* Directions for this task *
Without the pictures, repeat all of the data exactly as it appears below.

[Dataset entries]
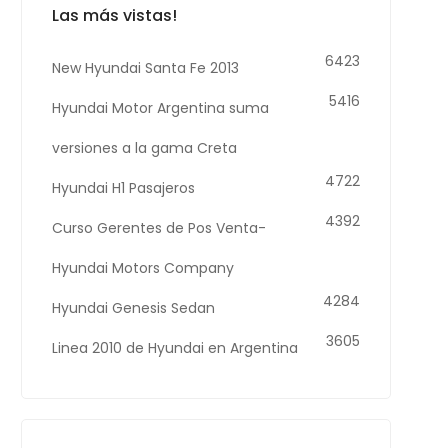
Las más vistas!
6423
New Hyundai Santa Fe 2013
5416
Hyundai Motor Argentina suma
versiones a la gama Creta
4722
Hyundai H1 Pasajeros
4392
Curso Gerentes de Pos Venta-
Hyundai Motors Company
4284
Hyundai Genesis Sedan
3605
Linea 2010 de Hyundai en Argentina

* Answer *
Las más vistas!
6423
New Hyundai Santa Fe 2013
5416
Hyundai Motor Argentina suma
versiones a la gama Creta
4722
Hyundai H1 Pasajeros
4392
Curso Gerentes de Pos Venta-
Hyundai Motors Company
4284
Hyundai Genesis Sedan
3605
Linea 2010 de Hyundai en Argentina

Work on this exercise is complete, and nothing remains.